[bug] TextVectorization + Sequential model doesn't work

WeichenXu123 commented 2 weeks ago

Tensorflow version: 2.19.0-dev20241108

Keras version: 3.7.0.dev2024111103

Installation command: pip install --pre tf-nightly

Reproducing code:

import numpy as np
import tensorflow as tf

def get_text_vec_model(train_samples):
    from tensorflow.keras.layers import TextVectorization
    VOCAB_SIZE = 10
    SEQUENCE_LENGTH = 16
    EMBEDDING_DIM = 16
    vectorizer_layer = TextVectorization(
        max_tokens=VOCAB_SIZE,
        output_mode="int",
        output_sequence_length=SEQUENCE_LENGTH,
    )
    vectorizer_layer.adapt(train_samples)
    model = tf.keras.Sequential(
        [
            vectorizer_layer,
            tf.keras.layers.Embedding(
                VOCAB_SIZE,
                EMBEDDING_DIM,
                name="embedding",
                mask_zero=True,
            ),
            tf.keras.layers.GlobalAveragePooling1D(),
            tf.keras.layers.Dense(16, activation="relu"),
            tf.keras.layers.Dense(1, activation="tanh"),
        ]
    )
    model.compile(optimizer="adam", loss="mse", metrics=["mae"])
    return model

train_samples = np.array(["this is an example", "another example"], dtype=object)
train_labels = np.array([0.4, 0.2])
model = get_text_vec_model(train_samples)

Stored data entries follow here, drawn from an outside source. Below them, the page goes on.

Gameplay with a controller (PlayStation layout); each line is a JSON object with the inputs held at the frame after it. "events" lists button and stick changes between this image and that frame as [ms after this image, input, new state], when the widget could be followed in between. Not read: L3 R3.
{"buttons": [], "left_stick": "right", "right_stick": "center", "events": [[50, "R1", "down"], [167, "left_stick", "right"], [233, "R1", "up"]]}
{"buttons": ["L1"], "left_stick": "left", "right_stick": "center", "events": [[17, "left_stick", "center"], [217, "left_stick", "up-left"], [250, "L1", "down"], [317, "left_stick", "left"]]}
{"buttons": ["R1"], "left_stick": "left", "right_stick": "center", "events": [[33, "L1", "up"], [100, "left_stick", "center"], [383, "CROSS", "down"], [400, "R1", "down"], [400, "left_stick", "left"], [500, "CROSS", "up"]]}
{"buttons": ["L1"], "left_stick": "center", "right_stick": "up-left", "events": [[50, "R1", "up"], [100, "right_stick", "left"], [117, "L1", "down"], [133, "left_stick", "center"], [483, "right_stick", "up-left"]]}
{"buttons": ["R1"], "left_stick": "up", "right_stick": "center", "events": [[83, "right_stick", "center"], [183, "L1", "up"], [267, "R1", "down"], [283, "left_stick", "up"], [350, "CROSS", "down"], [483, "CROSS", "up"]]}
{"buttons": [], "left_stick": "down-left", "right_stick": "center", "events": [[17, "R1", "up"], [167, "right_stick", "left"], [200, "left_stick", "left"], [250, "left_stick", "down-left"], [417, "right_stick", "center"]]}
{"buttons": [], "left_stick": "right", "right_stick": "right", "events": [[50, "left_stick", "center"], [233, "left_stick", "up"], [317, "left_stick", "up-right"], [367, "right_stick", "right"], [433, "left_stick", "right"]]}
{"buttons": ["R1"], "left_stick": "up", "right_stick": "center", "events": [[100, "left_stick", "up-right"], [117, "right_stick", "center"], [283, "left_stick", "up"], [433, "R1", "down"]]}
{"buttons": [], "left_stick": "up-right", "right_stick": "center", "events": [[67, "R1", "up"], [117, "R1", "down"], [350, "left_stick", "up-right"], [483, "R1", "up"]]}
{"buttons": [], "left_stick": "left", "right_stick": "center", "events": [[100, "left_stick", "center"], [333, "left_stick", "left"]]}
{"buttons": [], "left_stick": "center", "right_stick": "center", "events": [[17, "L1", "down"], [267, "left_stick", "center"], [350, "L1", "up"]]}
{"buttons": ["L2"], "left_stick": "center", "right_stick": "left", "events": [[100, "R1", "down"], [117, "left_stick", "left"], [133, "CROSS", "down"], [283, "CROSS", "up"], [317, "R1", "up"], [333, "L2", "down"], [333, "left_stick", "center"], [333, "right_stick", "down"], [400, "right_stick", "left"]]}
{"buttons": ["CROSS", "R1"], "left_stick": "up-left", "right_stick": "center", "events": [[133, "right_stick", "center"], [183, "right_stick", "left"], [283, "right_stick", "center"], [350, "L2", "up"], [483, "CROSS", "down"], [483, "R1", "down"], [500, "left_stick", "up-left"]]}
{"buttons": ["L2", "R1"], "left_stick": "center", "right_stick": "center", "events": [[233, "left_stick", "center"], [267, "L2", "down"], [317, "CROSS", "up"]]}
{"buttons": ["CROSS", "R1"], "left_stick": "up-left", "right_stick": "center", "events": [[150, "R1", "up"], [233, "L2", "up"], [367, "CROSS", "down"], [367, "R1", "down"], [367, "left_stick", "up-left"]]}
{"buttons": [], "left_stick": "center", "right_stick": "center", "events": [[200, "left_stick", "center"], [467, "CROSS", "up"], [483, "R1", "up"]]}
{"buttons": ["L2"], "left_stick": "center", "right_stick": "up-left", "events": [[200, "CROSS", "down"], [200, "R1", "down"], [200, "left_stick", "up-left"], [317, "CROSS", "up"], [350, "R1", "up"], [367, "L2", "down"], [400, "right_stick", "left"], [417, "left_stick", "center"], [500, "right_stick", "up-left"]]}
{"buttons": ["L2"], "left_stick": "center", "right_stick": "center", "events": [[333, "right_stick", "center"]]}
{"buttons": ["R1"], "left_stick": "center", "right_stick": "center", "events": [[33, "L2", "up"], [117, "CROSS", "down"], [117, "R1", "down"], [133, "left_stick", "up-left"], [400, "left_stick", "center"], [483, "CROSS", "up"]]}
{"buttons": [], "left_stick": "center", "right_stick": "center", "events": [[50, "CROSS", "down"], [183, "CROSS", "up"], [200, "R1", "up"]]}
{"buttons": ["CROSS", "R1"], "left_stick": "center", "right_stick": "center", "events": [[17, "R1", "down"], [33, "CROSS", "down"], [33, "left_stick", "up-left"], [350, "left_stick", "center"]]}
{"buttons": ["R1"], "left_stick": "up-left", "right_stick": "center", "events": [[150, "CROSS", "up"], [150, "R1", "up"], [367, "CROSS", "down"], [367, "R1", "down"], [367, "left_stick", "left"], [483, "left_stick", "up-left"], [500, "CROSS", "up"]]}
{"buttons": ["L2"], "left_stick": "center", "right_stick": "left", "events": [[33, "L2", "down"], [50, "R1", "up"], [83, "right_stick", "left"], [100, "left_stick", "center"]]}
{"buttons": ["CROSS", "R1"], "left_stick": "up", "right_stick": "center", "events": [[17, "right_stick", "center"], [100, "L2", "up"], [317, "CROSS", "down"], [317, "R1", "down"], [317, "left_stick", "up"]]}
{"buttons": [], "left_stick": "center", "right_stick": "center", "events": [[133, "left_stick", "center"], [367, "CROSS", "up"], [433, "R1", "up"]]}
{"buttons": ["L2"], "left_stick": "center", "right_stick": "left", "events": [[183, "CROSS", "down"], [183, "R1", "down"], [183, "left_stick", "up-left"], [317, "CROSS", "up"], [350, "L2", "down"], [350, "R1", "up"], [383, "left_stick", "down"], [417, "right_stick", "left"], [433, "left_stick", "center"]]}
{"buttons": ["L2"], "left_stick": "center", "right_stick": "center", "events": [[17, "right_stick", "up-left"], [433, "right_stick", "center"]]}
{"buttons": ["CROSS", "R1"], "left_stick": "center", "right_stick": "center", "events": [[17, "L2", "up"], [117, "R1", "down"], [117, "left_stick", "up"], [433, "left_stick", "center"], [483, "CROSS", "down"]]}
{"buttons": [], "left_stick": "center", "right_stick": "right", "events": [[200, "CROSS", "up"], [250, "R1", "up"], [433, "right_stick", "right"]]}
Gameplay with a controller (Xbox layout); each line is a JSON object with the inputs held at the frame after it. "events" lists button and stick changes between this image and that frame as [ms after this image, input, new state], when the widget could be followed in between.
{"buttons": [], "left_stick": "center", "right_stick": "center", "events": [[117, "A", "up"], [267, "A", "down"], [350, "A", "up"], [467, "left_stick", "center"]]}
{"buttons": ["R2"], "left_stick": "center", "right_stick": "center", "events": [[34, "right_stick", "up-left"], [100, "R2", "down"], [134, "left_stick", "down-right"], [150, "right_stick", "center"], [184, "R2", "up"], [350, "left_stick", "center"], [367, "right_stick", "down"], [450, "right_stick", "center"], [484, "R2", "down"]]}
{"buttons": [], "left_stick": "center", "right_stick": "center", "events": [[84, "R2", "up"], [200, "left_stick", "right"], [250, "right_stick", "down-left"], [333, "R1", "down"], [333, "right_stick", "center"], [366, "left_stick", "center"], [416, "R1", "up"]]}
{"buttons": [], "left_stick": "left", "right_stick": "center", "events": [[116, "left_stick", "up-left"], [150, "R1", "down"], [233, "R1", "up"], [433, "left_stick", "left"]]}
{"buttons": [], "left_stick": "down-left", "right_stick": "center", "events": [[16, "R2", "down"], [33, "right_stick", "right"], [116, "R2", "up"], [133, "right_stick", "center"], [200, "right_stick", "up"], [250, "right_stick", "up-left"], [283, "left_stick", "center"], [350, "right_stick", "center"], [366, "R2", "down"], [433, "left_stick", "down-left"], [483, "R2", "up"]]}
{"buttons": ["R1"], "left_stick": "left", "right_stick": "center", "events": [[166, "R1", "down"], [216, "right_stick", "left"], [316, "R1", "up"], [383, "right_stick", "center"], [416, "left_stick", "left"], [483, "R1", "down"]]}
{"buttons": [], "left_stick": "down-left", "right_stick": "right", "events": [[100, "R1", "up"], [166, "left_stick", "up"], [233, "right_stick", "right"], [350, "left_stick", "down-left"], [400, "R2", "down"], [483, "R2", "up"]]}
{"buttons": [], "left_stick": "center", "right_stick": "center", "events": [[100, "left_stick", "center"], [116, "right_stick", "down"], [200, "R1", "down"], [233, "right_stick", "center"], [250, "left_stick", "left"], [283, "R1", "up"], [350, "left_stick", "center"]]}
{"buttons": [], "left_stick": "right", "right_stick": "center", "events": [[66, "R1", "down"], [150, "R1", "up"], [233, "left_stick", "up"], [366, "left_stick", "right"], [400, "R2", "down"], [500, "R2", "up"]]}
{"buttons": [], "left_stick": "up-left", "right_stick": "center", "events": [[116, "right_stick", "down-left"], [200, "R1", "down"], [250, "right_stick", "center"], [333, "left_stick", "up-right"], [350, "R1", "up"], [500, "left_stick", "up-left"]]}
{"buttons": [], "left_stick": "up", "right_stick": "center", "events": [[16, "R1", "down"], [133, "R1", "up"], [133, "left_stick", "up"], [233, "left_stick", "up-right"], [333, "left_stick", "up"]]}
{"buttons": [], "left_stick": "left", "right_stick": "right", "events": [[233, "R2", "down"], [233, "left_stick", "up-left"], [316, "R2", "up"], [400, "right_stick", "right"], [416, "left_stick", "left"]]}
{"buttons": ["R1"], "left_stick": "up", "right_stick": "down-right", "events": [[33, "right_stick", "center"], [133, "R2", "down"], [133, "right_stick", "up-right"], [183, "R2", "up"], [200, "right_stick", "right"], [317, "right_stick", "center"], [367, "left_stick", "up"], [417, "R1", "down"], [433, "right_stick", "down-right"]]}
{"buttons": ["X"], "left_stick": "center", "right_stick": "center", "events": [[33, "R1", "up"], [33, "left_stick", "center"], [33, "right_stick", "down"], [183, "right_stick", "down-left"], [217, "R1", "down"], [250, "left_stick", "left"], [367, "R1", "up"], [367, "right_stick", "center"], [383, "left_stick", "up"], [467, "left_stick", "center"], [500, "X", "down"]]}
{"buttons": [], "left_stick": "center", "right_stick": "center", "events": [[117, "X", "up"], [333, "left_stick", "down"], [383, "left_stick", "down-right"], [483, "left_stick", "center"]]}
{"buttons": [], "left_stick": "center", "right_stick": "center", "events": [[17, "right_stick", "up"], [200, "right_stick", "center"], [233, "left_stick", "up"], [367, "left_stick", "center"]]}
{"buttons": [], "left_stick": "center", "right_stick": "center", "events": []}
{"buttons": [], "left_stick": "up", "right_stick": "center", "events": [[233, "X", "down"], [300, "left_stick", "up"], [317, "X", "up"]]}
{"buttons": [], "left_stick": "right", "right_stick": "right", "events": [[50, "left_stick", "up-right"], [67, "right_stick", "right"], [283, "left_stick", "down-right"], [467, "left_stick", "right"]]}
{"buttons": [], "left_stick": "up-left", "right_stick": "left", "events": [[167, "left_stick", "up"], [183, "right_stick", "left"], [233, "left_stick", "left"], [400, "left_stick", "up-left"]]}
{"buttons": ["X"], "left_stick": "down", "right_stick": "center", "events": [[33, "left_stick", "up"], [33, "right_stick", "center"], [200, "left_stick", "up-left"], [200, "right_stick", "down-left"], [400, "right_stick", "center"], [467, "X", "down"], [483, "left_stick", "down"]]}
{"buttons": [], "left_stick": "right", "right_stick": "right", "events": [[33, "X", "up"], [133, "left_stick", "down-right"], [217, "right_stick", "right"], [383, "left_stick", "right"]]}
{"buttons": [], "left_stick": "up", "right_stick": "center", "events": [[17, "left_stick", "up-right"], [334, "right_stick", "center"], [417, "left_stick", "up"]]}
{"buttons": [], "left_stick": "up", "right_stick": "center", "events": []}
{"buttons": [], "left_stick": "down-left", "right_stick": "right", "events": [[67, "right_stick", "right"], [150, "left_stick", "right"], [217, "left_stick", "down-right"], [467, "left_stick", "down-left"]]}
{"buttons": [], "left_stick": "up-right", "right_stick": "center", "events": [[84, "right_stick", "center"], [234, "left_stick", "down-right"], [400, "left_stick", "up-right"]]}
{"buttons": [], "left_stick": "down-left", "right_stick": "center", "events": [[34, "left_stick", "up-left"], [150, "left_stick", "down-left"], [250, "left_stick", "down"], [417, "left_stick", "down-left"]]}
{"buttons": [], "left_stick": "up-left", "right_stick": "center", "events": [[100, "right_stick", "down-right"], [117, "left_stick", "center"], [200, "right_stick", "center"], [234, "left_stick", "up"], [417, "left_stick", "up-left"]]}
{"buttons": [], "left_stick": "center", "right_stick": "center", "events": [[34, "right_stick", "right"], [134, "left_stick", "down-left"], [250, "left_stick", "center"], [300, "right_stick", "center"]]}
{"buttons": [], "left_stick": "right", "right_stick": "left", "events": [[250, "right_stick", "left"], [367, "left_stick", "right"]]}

# Error: ValueError: Invalid dtype: object 
model.fit(train_samples, train_labels, epochs=1)

Error stack:

Traceback (most recent call last):
  File "<stdin>", line 1, in <module>
  File "/home/weichen.xu/miniconda3/envs/mlflow/lib/python3.9/site-packages/keras/src/utils/traceback_utils.py", line 122, in error_handler
    raise e.with_traceback(filtered_tb) from None
  File "/home/weichen.xu/miniconda3/envs/mlflow/lib/python3.9/site-packages/optree/ops.py", line 747, in tree_map
    return treespec.unflatten(map(func, *flat_args))
ValueError: Invalid dtype: object

The same code works in "keras==3.6.0"

fchollet commented 2 weeks ago

It seems we're no longer detecting object arrays as string arrays, probably because we've upgraded our numpy dependency. Object arrays are ambiguous since they can contain anything, not just strings.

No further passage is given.